The thesis of this book is that theism and evolution (guided to be sure) are in concord and compatible, but evolution and naturalism (unguided evolution) are in deep conflict. In other words, science and faith are compatible; science and naturalism are in conflict. The essence of the problem is that naturalism has no grounds for arguing that God doesn’t exist. Evolution doesn’t reveal — because it can’t — what makes evolution work as it does. It marks the path of evolution. Thus, Plantinga pushes hard the distinction between evolution and naturalism, or what some on this blog call scientism (the view that science, and science alone, can explain everything). Naturalism is what he calls an “add-on”: it adds “unguided” and “no God” to the evolutionary process and then explains evolution without recourse to God and, at times, by arguing it proves there is no God. Evolution can’t do that because it is designed merely to describe what is in the genetic codes of the universe. It should talk about what it can; when it goes beyond that it becomes no-longer-science. It becomes metaphysics. One must ask, however, if what we have at times in this book is simply my explanation vs. your explanation.
Where the Conflict Really Lies is the printed form of the well-known Gifford Lectures (2005). Plantinga subjects Dawkins and Dennett and Draper to withering criticism for metaphysical add-ons to their evolutionary theories, and contends that the real problem is not between science (evolution) and faith, for a person of faith can believe in evolution because a person of faith can argue that God guided evolution. Evolution does not require the add-on of unguided because science can’t know such. He also argues that quantum mechanics alters the old Newtonian simplicities of how the universe works, and therefore changes the whole discussion of “special revelation” and “intervention” and “miracle.”

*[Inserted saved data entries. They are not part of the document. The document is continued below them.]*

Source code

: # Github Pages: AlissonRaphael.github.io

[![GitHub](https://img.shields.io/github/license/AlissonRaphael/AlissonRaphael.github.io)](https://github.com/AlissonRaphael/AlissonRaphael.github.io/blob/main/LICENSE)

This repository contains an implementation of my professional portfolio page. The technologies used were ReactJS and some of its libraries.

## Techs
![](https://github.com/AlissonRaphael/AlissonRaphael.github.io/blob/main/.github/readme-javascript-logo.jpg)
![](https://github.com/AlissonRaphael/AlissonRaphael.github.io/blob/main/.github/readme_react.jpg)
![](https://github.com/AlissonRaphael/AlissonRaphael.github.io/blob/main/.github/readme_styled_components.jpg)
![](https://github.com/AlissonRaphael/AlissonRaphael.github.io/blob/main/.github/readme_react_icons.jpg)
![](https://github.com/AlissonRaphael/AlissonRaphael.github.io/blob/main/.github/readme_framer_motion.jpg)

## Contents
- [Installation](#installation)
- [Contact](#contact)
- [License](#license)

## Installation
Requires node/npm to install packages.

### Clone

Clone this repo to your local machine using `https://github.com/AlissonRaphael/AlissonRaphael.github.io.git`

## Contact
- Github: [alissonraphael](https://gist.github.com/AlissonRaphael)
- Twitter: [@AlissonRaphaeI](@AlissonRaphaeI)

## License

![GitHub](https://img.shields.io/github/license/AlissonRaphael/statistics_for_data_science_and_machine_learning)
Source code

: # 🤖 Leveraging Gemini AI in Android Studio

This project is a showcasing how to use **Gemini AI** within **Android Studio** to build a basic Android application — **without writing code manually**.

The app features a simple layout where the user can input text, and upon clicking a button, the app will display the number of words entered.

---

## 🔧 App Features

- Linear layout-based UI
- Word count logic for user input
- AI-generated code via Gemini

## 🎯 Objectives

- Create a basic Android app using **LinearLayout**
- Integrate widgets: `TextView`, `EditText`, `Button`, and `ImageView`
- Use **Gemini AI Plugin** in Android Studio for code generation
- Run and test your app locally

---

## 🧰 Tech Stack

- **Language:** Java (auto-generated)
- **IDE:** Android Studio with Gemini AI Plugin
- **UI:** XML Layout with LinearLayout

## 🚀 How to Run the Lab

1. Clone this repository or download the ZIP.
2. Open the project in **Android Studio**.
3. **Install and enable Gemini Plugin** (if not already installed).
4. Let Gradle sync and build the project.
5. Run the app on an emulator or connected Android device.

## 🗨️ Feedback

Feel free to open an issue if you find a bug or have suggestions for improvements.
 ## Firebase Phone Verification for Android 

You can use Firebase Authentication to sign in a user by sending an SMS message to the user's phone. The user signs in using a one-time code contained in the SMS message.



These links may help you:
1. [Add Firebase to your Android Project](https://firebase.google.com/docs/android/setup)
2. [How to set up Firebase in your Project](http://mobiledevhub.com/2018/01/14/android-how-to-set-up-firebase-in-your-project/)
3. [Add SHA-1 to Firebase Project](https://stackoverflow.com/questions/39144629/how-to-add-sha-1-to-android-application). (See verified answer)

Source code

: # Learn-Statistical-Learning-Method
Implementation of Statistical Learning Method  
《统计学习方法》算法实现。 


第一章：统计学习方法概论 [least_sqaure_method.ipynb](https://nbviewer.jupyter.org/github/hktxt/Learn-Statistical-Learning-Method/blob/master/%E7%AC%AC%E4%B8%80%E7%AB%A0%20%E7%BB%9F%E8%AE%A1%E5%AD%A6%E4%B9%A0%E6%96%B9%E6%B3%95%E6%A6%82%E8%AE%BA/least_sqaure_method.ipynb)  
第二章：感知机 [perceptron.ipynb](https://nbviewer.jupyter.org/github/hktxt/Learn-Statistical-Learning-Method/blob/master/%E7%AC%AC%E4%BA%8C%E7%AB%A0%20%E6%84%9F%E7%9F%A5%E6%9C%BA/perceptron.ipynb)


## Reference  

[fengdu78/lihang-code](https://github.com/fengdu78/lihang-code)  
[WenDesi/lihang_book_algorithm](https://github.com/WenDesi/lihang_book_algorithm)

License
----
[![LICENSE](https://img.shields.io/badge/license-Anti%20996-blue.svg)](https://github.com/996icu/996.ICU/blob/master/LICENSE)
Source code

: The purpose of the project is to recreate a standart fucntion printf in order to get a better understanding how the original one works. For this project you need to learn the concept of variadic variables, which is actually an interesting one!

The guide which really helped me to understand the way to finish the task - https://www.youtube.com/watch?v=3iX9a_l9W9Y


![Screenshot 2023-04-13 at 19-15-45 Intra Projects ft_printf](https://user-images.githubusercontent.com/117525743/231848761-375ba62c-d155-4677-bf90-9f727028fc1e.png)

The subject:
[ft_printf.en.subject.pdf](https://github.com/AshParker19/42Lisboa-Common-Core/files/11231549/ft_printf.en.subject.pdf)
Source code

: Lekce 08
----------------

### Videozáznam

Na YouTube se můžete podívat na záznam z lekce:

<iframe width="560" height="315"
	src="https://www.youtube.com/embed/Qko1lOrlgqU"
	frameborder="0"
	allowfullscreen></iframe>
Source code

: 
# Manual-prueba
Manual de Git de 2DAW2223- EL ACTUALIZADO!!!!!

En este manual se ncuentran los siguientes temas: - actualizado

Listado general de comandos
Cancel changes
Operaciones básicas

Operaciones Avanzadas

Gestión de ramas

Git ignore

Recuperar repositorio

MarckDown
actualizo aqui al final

Plantinga studies two elements he thinks are “superficial conflicts”: namely, evolutionary psychology, where he examines Mother Teresa’s altruism as a defeater for ordinary ways of thinking about evolution and how morals develop, and he also examines biblical critical scholarship as arguing for a conclusions that are inconsistent with classic Christian faith. A more thorough study of what history can achieve would have set biblical criticism in context.
He embraces a deep concord between science and faith in the fine-tuning argument (anthropic principle), and is in support of Michael Behe’s irreducible complexity arguments. He thinks it wiser to articulate all of this as design discourse instead of design argument. That is, we perceive some things as designed. I wonder (aloud here) if moving this to discourse actually pushes against intelligent design and moves us closer to Polkinghorne’s bottom-up approach to science and faith. (Plantinga is, as I read him, a top-down guy.)
Deep concord, so he argues, is also found in the capacity of humans to know this world reliably and truly. That is, he contends theism better explains – on the basis of the image of God in us — a world made of natural “laws” and that we can know these laws and that we can live in confidence in this world because of what we know. He roots this in the image of God: and here he relies on the older way of understanding “image of God,” namely as intellectual. (More recent studies see the image of God as relational and, even more, as describing humans as representing God. So, intellectual capacities aren’t the main focus. There’s an irony in this book in how he understands “image of God,” but it is not fatal since he’s using a traditionalist viewpoint.)
The deepest conflict between naturalism and evolutionary science is that naturalism cannot convincingly establish that our minds can give us true beliefs about the world.
Philosophical arguments about material realities don’t do much for me. So when he deconstructs some evolutionary or naturalist arguments with logic alone, without material or empirical or inductive arguments, I say to myself “Interesting, but this is the time we let the scientists talk.”
I found more editorial errors in this OUP book than any OUP I’ve ever read.